In Richland County's mental health court, 83.3 percent of those completing the program aren't committed or arrested again, according to the program's website. Wilkins said Greenville County's recidivism rate also is low.
To be eligible for the courts, which were established by the South Carolina Supreme Court, defendants must have an identifiable form of mental illness, be charged with a misdemeanor or a non-violent felony and are able to understand the terms of their agreement.
Defendants can be referred by members of the public, law enforcement, lawyers, prosecutors or mental health professionals.
Those charged with criminal domestic violence, lewd act on a minor, DUI, fraudulent checks or any offense in which the victim hasn't consented are excluded from the program.
Participants must stay in the program a minimum of three months, if their offense came from magistrate's court, to a maximum of 12 months or the length of their sentence or probation, for those charged with a general sessions offense.
Intensive case management and supervision is provided to the participant based on an individualized treatment plan developed for the participant, officials said. As treatment progresses, the participant will move to more traditional mental health services. Participants must report to the court each week, a feature that advocates say ensures accountability.

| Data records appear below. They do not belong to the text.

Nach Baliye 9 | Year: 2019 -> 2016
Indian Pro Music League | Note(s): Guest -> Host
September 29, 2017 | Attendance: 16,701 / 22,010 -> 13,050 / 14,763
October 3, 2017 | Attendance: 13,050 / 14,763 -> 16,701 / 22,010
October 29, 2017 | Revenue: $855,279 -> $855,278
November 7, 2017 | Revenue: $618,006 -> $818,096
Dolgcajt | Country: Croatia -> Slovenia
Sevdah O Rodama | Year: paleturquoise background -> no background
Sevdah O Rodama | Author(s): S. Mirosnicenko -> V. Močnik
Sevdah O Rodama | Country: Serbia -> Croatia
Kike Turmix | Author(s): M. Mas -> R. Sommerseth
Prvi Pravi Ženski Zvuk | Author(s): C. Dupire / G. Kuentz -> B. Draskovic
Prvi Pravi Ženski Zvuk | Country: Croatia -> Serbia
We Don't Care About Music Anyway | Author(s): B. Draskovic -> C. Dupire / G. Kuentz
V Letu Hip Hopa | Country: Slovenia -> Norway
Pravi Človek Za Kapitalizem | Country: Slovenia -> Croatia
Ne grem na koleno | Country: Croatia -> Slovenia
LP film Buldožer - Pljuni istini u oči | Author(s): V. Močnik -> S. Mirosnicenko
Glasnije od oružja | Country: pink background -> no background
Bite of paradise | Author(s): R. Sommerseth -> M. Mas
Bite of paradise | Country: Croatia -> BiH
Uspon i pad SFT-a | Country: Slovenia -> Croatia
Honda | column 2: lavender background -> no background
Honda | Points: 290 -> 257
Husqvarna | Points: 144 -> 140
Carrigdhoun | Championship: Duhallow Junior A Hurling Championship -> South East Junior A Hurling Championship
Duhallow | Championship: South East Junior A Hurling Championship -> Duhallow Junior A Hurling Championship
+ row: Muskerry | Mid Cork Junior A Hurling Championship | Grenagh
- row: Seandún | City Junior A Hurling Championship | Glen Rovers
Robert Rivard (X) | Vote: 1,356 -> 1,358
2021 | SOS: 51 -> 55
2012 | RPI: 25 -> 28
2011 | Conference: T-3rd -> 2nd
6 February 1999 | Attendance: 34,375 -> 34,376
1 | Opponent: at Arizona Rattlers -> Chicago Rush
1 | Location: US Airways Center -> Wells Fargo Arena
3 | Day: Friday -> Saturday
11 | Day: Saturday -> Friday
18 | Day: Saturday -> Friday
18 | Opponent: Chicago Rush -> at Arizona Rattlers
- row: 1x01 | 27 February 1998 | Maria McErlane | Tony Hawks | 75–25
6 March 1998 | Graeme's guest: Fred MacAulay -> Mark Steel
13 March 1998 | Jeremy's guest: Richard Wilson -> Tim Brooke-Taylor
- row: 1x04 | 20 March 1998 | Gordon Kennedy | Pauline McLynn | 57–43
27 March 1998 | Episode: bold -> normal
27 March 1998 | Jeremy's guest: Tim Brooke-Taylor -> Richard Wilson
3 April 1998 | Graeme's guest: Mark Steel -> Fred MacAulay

Those who don't complete the program are referred back to the court system. Those who do complete their programs often have their charges dropped. Wilkins said the charges range from shoplifting, to resisting arrest, larceny to simple possession of drugs.
"It's a win for the participants," said Debora Faulkner, a Greenville County probate judge. "It's a win for the taxpayers. It stops that revolving door into the jail or the hospital, all of which costs an enormous amount of money."
Faulkner, who has been involved in the program since it began in 2005, said one participant went on to get his Master's degree, while another earned his first paycheck in the program.
"We've had a lot of success," she said.
Faulkner said the Greenville County mental health court started on a grant but the money long ago ran out. She said the professionals involved remain committed to the program because it works so well.
The mental health team not only supervises a participant's treatment but also day-to-day needs, such as transportation.
Wilkins said Greenville County can only afford about 15 participants at a time.
Anderson County Probate Judge Martha Newton said her county's program lasted four or five years until grant money was spent and mental health budgets were cut severely. She said the program was successful and worthwhile until it closed about 2008.
She said if lawmakers choose to expand it, they should be sure mental health centers have the funds to help, including for doctors.
"It's a wonderful program but it takes money," she said.
Paton Blough, a Greenville mental health advocate, said the idea of expanding the number of mental health courts resonates among lawmakers he has talked to in the wake of a judge's 45-page order in January that criticized the state prison system for its handling of mentally ill prisoners.
He said in Ohio, which operates mental health courts, diversion is estimated to save the state $40,000 per defendant.
Mental health advocates are expected to rally at the Statehouse at 10 a.m. Wednesday on the steps to show lawmakers the benefits from mental health treatment.